A norma entrou em vigor nesta sexta-feira (24) e libera a venda e a posse do dispositivo para uso moderado, com o objetivo de repelir agressão injusta, atual ou iminente, conforme publicação no Diário Oficial da União.
O que muda com a regulamentação
Segundo o Ministério da Justiça, a nova regulamentação vai definir quais produtos serão autorizados para uso pessoal, além de estabelecer normas de venda, utilização, rastreabilidade e descarte dos dispositivos. A pasta afirma que o trabalho busca garantir que os sprays preservem a saúde e a segurança das usuárias e da população em geral.
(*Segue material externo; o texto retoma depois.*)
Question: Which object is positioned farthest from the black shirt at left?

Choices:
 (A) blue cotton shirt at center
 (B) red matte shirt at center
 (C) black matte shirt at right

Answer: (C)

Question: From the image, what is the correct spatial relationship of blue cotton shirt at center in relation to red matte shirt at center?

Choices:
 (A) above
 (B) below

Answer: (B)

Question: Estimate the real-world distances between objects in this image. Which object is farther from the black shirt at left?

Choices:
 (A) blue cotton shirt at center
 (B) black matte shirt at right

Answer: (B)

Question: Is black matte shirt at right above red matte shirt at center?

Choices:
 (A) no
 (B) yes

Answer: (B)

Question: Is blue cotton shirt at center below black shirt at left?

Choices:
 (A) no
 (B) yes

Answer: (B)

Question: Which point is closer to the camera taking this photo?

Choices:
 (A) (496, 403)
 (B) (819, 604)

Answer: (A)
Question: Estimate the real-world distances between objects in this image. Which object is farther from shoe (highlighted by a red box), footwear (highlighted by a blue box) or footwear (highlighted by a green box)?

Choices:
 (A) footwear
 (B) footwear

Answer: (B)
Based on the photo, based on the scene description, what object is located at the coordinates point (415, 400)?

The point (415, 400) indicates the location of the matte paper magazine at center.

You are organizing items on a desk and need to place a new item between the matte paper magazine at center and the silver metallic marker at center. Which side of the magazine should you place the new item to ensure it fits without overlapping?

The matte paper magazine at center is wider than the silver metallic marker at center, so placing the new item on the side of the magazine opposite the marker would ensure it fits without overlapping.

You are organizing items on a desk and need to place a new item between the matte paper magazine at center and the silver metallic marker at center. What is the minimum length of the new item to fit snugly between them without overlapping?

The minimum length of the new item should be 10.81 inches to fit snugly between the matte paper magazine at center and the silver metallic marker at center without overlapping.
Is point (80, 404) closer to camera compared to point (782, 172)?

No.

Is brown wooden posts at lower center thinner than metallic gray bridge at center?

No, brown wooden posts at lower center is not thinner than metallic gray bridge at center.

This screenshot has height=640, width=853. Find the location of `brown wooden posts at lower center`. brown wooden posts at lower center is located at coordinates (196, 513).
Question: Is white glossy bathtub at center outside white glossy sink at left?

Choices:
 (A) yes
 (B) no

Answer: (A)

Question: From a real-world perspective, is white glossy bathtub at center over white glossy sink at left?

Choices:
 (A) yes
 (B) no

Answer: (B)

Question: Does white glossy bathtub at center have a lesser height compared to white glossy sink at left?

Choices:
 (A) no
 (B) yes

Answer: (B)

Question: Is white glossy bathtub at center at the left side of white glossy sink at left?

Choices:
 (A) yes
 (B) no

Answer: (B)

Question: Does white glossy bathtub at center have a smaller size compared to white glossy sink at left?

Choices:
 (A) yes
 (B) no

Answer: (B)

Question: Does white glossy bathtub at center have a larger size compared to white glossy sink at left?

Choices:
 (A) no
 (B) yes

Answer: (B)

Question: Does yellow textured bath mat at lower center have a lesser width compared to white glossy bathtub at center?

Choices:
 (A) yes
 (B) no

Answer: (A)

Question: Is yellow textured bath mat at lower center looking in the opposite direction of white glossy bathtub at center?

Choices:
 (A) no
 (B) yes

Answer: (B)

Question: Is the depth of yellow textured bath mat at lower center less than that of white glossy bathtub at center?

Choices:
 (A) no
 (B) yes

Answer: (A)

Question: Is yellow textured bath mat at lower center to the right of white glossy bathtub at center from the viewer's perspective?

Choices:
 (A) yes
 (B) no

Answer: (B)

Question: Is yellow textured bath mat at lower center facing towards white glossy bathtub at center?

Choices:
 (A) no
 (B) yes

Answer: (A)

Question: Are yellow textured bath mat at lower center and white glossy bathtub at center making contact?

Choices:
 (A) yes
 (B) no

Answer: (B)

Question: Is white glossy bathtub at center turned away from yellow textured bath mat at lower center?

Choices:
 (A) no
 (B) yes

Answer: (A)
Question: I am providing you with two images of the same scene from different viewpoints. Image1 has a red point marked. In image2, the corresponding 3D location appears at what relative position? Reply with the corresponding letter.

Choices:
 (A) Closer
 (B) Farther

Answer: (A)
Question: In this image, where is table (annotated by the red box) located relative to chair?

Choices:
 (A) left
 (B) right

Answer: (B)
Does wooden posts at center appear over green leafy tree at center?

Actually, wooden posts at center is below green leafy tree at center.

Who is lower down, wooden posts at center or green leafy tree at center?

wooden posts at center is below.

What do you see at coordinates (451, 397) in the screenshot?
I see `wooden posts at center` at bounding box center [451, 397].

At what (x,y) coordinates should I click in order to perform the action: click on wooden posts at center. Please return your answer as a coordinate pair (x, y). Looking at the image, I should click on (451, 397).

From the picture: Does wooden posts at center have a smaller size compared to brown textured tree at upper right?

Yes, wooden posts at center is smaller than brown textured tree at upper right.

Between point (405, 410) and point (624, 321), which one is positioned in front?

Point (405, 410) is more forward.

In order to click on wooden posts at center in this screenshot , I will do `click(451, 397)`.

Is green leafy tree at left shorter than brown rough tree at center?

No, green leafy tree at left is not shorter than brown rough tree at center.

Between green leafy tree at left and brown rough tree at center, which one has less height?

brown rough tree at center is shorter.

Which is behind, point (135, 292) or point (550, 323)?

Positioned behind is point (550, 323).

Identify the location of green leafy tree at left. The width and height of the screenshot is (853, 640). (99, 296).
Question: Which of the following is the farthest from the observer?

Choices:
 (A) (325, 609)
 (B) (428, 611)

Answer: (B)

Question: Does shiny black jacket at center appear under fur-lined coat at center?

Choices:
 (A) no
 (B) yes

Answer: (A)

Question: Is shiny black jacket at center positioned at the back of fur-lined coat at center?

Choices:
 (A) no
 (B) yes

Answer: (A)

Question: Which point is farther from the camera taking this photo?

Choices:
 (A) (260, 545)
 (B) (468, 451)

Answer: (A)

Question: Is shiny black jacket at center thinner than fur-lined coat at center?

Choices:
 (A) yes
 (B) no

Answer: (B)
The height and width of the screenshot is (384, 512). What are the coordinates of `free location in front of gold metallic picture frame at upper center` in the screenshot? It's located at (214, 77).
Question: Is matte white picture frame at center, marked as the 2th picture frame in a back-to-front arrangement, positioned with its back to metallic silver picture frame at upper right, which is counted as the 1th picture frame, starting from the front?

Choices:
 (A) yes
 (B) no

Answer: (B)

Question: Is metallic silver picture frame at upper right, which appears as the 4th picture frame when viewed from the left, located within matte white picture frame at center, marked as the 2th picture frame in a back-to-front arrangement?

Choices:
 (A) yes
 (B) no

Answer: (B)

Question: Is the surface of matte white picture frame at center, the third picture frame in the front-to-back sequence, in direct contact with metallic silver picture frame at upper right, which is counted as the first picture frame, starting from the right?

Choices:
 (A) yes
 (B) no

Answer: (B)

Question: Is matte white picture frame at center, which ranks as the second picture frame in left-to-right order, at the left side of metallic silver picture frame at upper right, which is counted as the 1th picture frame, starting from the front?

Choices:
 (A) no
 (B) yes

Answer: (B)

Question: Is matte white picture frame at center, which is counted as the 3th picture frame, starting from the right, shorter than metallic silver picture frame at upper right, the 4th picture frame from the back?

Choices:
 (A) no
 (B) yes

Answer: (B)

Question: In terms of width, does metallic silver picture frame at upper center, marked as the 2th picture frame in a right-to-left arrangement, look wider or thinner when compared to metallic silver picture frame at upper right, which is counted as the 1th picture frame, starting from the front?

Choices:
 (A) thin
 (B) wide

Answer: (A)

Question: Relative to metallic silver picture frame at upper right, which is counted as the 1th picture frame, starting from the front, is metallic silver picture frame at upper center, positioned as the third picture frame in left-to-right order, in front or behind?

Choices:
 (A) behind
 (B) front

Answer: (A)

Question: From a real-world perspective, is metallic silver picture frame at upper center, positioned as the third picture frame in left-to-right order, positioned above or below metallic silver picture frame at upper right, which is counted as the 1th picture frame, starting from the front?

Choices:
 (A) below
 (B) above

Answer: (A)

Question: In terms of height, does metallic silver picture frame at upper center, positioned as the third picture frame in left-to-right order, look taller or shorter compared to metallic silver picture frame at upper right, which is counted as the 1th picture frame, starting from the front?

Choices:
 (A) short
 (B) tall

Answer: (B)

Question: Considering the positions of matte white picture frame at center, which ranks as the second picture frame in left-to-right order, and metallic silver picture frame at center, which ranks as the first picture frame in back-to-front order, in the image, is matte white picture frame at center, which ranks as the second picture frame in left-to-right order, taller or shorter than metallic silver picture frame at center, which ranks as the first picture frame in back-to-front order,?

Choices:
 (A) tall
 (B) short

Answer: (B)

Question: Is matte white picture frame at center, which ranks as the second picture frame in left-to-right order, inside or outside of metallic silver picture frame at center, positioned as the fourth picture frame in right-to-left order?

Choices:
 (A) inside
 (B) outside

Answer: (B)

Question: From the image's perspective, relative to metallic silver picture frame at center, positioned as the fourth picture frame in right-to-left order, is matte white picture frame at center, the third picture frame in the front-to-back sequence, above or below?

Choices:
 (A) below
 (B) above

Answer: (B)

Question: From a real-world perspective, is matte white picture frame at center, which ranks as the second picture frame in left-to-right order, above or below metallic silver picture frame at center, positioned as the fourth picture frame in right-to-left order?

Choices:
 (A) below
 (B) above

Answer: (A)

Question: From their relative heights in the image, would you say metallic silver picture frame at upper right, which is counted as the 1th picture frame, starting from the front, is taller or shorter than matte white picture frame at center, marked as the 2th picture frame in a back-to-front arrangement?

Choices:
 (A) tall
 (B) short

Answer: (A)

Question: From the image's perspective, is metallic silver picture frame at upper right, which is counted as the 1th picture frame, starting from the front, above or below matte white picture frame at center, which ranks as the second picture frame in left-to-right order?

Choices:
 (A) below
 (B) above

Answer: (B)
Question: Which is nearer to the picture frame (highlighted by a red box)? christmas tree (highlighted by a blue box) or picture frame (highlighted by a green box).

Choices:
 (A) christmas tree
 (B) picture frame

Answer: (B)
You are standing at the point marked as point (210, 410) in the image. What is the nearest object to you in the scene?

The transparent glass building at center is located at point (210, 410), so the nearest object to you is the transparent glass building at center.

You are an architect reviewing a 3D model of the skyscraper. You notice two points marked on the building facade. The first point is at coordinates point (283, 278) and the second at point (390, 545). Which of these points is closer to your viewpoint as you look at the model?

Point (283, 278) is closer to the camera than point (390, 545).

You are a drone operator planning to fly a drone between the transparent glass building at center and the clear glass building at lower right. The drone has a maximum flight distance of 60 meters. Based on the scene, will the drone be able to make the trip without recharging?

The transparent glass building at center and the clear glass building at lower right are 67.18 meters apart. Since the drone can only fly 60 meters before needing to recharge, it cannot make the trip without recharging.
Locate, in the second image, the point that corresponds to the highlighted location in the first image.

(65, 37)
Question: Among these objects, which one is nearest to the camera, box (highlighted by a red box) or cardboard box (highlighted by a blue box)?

Documentos exigidos na compra
A lei já prevê exigências para a aquisição do produto. No momento da compra, a mulher precisará apresentar documento oficial com foto, comprovante de residência fixa e Certidão de Antecedentes Criminais, que ateste a ausência de condenação por crime doloso cometido com violência ou grave ameaça, mediante autodeclaração.
Especificações técnicas
As definições sobre a concentração máxima permitida da substância ficarão a cargo da Anvisa. Os frascos vendidos ao público poderão ter no máximo 50 ml — recipientes maiores continuam restritos ao uso das Forças Armadas e das forças de segurança pública.
Idade mínima subiu durante a tramitação
A proposta que deu origem à lei passou por mudanças no Congresso Nacional. Como mostrou o Tropiquim, o Senado aprovou no fim de junho a liberação da compra a partir dos 16 anos, mas o texto sancionado elevou a idade mínima para 18 anos.
As lojas autorizadas a comercializar o spray de pimenta também terão obrigações a cumprir, ainda a serem detalhadas pela regulamentação do Ministério da Justiça, que deve tratar de pontos como controle de estoque e rastreabilidade das vendas.
Até a publicação da regulamentação completa, prevalecem as regras já estabelecidas na lei sancionada, que trata o dispositivo como instrumento de autodefesa e não como arma de fogo.